Florida Governor Ron DeSantis gave a briefing ahead of the expected arrival of Hurricane Ian later on Wednesday. warning residents of several western counties that “safe evacuation is no longer possible.”
“This is a big, big storm. It’s something we knew was going to be significant. This thing over the last night has strengthened in a very, very significant way,” DeSantis said.
“[It] potentially … it could make landfall as a Category 5, but clearly this is a very powerful and major hurricane that will have major impacts in both Southwest Florida, but then as it continues to work through the state it will have major, major impacts in terms of wind, in terms of rain, in terms of flooding. So this is going to be a nasty, nasty day, two days. Probably, we think now, it will leave the peninsula sometime on Thursday,” he said.
DeSantis warned that the greatest risk is from Collier County to Sarasota County, with landfall expected in Charlotte County.
“If you are in any of those counties, it is no longer possible to safely evacuate. Time to hunker down and prepare for this storm. This is a powerful storm that should be treated like a tornado coming toward your house, DeSantis said.
At least 40,000 power outages have been reported, DeSantis said. “Outside of Southwest Florida, crews are responding to those power outages,” he said.

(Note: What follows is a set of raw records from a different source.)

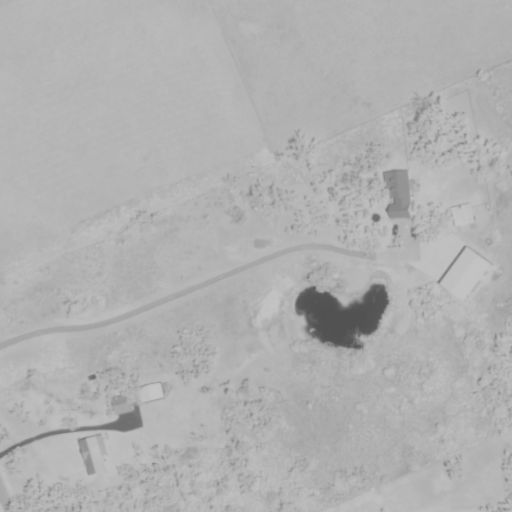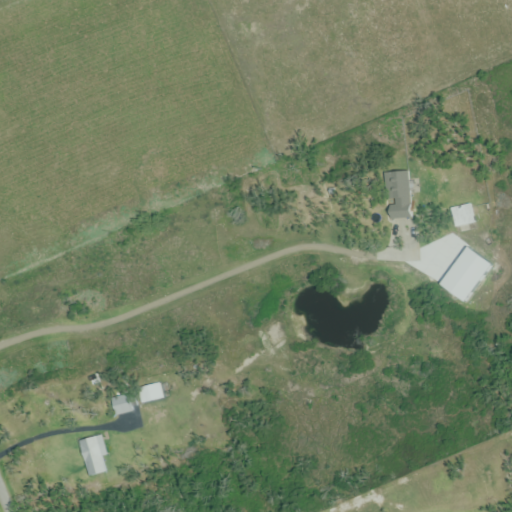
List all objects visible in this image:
building: (397, 195)
building: (462, 216)
building: (124, 405)
building: (94, 457)
road: (2, 507)
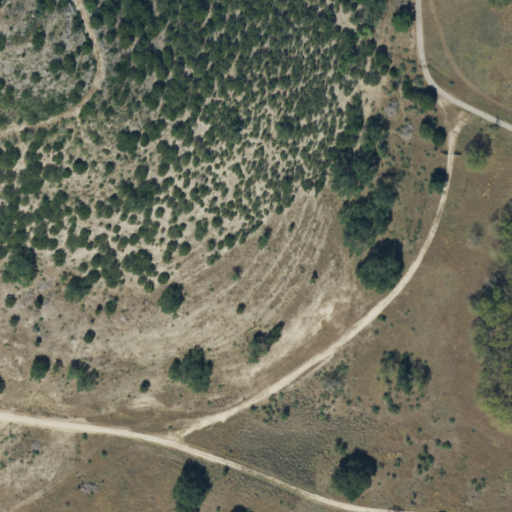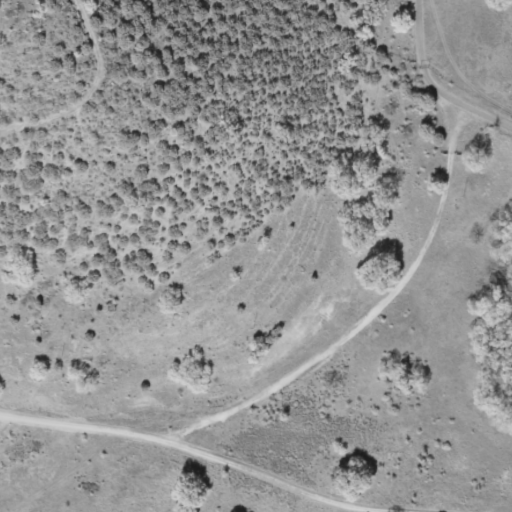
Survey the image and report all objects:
road: (453, 34)
road: (468, 100)
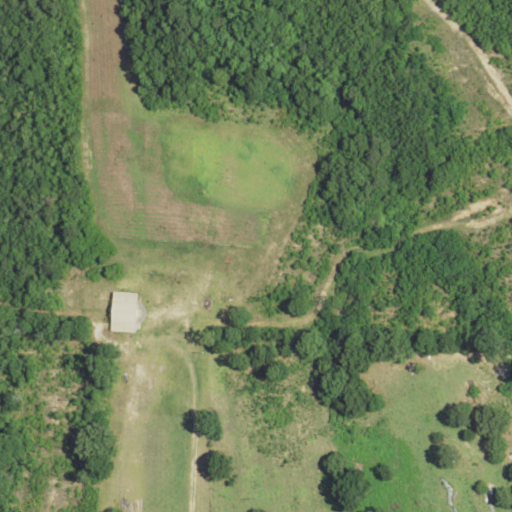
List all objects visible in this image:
building: (122, 311)
road: (188, 442)
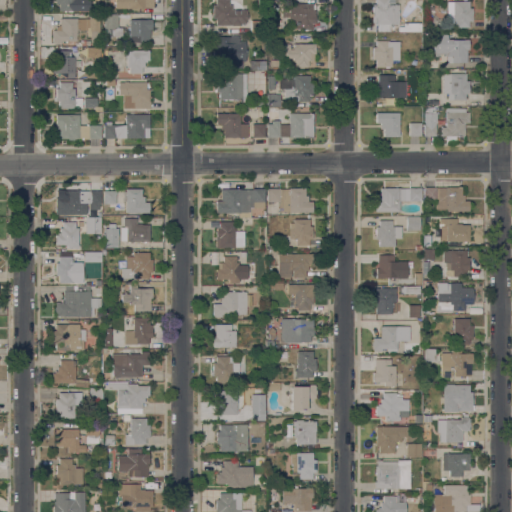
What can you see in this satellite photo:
building: (268, 2)
building: (133, 3)
building: (132, 4)
building: (71, 5)
building: (73, 5)
building: (457, 13)
building: (458, 13)
building: (226, 14)
building: (227, 14)
building: (383, 14)
building: (384, 14)
building: (298, 15)
building: (299, 15)
building: (110, 24)
building: (111, 25)
building: (256, 26)
building: (410, 27)
building: (67, 29)
building: (93, 30)
building: (138, 30)
building: (139, 30)
building: (81, 43)
building: (449, 48)
building: (227, 51)
building: (456, 51)
building: (228, 52)
building: (384, 52)
building: (299, 53)
building: (385, 53)
building: (300, 54)
building: (135, 60)
building: (135, 60)
building: (62, 62)
building: (65, 62)
building: (273, 63)
building: (431, 64)
building: (256, 65)
building: (109, 74)
building: (109, 82)
road: (181, 82)
building: (270, 82)
building: (455, 85)
building: (229, 86)
building: (229, 86)
building: (388, 86)
building: (453, 86)
building: (294, 87)
building: (389, 87)
building: (296, 88)
building: (132, 94)
building: (134, 94)
building: (65, 96)
building: (66, 96)
building: (272, 100)
building: (431, 100)
building: (257, 103)
building: (388, 122)
building: (454, 122)
building: (387, 123)
building: (428, 123)
building: (453, 123)
building: (298, 124)
building: (429, 124)
building: (230, 125)
building: (231, 125)
building: (300, 125)
building: (73, 127)
building: (74, 127)
building: (127, 127)
building: (127, 127)
building: (272, 128)
building: (412, 128)
building: (275, 129)
building: (414, 129)
building: (256, 130)
building: (257, 130)
road: (346, 163)
road: (90, 166)
building: (271, 194)
building: (107, 197)
building: (394, 197)
building: (109, 198)
building: (395, 198)
building: (445, 198)
building: (445, 198)
building: (94, 199)
building: (289, 199)
building: (238, 200)
building: (292, 200)
building: (75, 201)
building: (132, 201)
building: (134, 201)
building: (239, 201)
building: (70, 202)
building: (68, 217)
building: (411, 222)
building: (412, 223)
building: (91, 224)
building: (92, 225)
building: (132, 230)
building: (299, 230)
building: (451, 230)
building: (453, 230)
building: (133, 231)
building: (300, 231)
building: (387, 232)
building: (385, 233)
building: (66, 234)
building: (67, 235)
building: (109, 235)
building: (227, 235)
building: (228, 235)
building: (96, 238)
building: (111, 238)
building: (426, 240)
building: (418, 248)
building: (427, 253)
road: (26, 255)
road: (503, 255)
road: (345, 256)
building: (454, 262)
building: (454, 262)
building: (292, 264)
building: (291, 265)
building: (135, 266)
building: (137, 266)
building: (388, 267)
building: (390, 267)
building: (64, 269)
building: (228, 269)
building: (229, 269)
building: (67, 270)
building: (416, 279)
building: (274, 285)
building: (411, 290)
building: (299, 295)
building: (300, 295)
building: (451, 296)
building: (452, 296)
building: (136, 297)
building: (137, 297)
building: (383, 300)
building: (383, 300)
building: (76, 301)
building: (75, 302)
building: (229, 303)
building: (229, 303)
building: (411, 311)
building: (413, 311)
building: (474, 311)
building: (85, 320)
building: (295, 329)
building: (294, 330)
building: (460, 330)
building: (137, 331)
building: (138, 331)
building: (461, 331)
building: (222, 335)
building: (66, 336)
building: (223, 336)
building: (68, 337)
building: (107, 337)
road: (181, 338)
building: (388, 338)
building: (389, 338)
building: (269, 344)
building: (428, 355)
building: (128, 363)
building: (455, 363)
building: (127, 364)
building: (303, 364)
building: (304, 364)
building: (454, 364)
building: (225, 369)
building: (224, 370)
building: (381, 371)
building: (63, 372)
building: (383, 372)
building: (66, 374)
building: (96, 394)
building: (128, 395)
building: (128, 396)
building: (300, 396)
building: (301, 396)
building: (455, 397)
building: (456, 398)
building: (228, 401)
building: (65, 403)
building: (67, 404)
building: (226, 404)
building: (391, 406)
building: (392, 406)
building: (464, 414)
building: (425, 418)
building: (450, 429)
building: (452, 429)
building: (135, 431)
building: (137, 431)
building: (302, 432)
building: (303, 432)
building: (91, 433)
building: (91, 436)
building: (230, 437)
building: (231, 437)
building: (387, 437)
building: (388, 437)
building: (67, 439)
building: (68, 440)
building: (108, 441)
building: (411, 449)
building: (413, 450)
building: (133, 462)
building: (453, 463)
building: (454, 463)
building: (131, 464)
building: (302, 464)
building: (302, 465)
building: (66, 472)
building: (67, 472)
building: (391, 473)
building: (232, 474)
building: (234, 474)
building: (391, 474)
building: (98, 484)
building: (427, 485)
building: (418, 490)
building: (134, 497)
building: (295, 497)
building: (136, 498)
building: (297, 498)
building: (450, 499)
building: (452, 500)
building: (66, 501)
building: (68, 501)
building: (228, 502)
building: (229, 502)
building: (388, 504)
building: (390, 505)
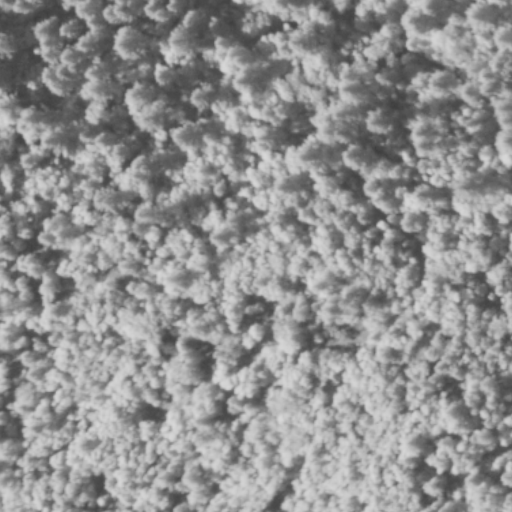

According to the governor, “there are more than 30,000 linemen organized and ready for power restoration efforts throughout the state of Florida.”
He warned residents to heed warnings from local officials and not to go outside until the storm has passed.
“Even if it seems calm, wait to make sure the storm has actually passed. Once the storm has passed and it is safe to go outside, I urge you to be cautious. Avoid downed power lines. Avoid standing water. Stay away from damaged trees. If you’re using a generator for power, make sure it’s running outside of your house. Don’t operate that indoors. And then don’t drive on flooded streets,” he said.
DeSantis also said there are 5,000 activated Florida National Guardsmen, as well as 2,000 from neighboring states.